The one thing that many people don’t know is that caffeine isn’t just found in coffee, it can also be found in other drinks (such as energy drinks) and chocolate. So if you drink multiple cups of coffee, eat lots of chocolate or chug down several energy drinks a day, this can be why you feel jittery and anxious.
Now I know cutting out coffee is easier said than done, so before you raise your hands in protest, hear me out. If you’re constantly relying on coffee for “pick me up”, then you might need to take a step back and assess what it is that’s causing you to feel tired in the first place—are you not getting enough sleep? Are you not eating foods that provide you with enough energy to get through the day?
If you genuinely like the taste of coffee, then try switching to decaf and see if this helps! If you want a good substitute, I like drinking green tea as it still gives me energy, but also contains plenty of beneficial antioxidants.

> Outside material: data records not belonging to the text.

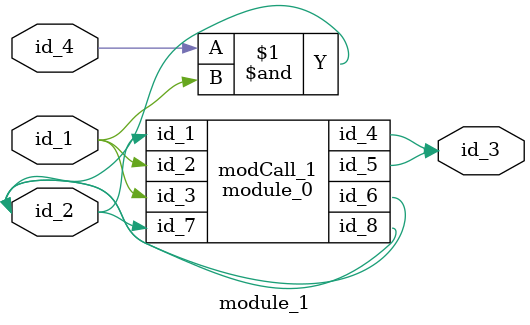
<source format=v>
module module_0 (
    id_1,
    id_2,
    id_3,
    id_4,
    id_5,
    id_6,
    id_7,
    id_8
);
  inout wire id_8;
  input wire id_7;
  output wire id_6;
  output wire id_5;
  output wire id_4;
  input wire id_3;
  input wire id_2;
  input wire id_1;
  wire id_9;
  wire id_10 = id_3;
endmodule
module module_1 (
    id_1,
    id_2,
    id_3,
    id_4
);
  inout wire id_4;
  output wire id_3;
  inout wire id_2;
  input wire id_1;
  module_0 modCall_1 (
      id_2,
      id_1,
      id_1,
      id_3,
      id_3,
      id_2,
      id_2,
      id_2
  );
  wire id_5;
  wire id_6;
  wire id_7;
  assign id_4[1] = id_5;
  integer id_8;
  wire id_9;
  and primCall (id_2, id_4, id_1);
endmodule

</source>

As well as giving you a quick burst of energy, have you ever noticed that “comfort foods”, such as burgers, pizza, chocolate or ice-cream sometimes help soothe your mood? This is because they can cause your body to release endorphins, which are “feel good” brain chemicals that help you to feel happy.
The trouble with this is that this “happy feeling” can be highly addictive. Picture this, if you are feeling upset and you eat some chocolate then feel better, it can be really hard not to want chocolate each time you get upset. Many people don’t always see the correlation between their feelings and what they eat and it can lead to unwanted weight gain without you even realising it.
Furthermore, craving “comfort foods” is almost like a double-edged sword. On the one hand, it may make you feel better temporarily, but then in a few hours you may experience the dreaded blood sugar crash mentioned above that can lead to grumpiness and irritability. This can easily become a vicious cycle that is super hard to get out of.
When it comes to emotional eating, my biggest tip is to be aware of your eating patterns. Next time you are stressed, upset or angry, take note of what you eat. Once you have recognised this behaviour, you can replace it with more positive ones, such as going for a walk outside, reading or calling a friend.
As you can see, there are many ways that food can affect your mood. However, I do think it is important that you take this information with a pinch of salt. Everybody is different and therefore their bodies react differently to certain foods. We can all agree that we generally feel better when we eat well, so treat your body kindly! Don’t ever deprive yourself, but also be aware that some foods can have some not so pleasant side effects. If you have been struggling with any of the above, checking your diet could be a good place to start.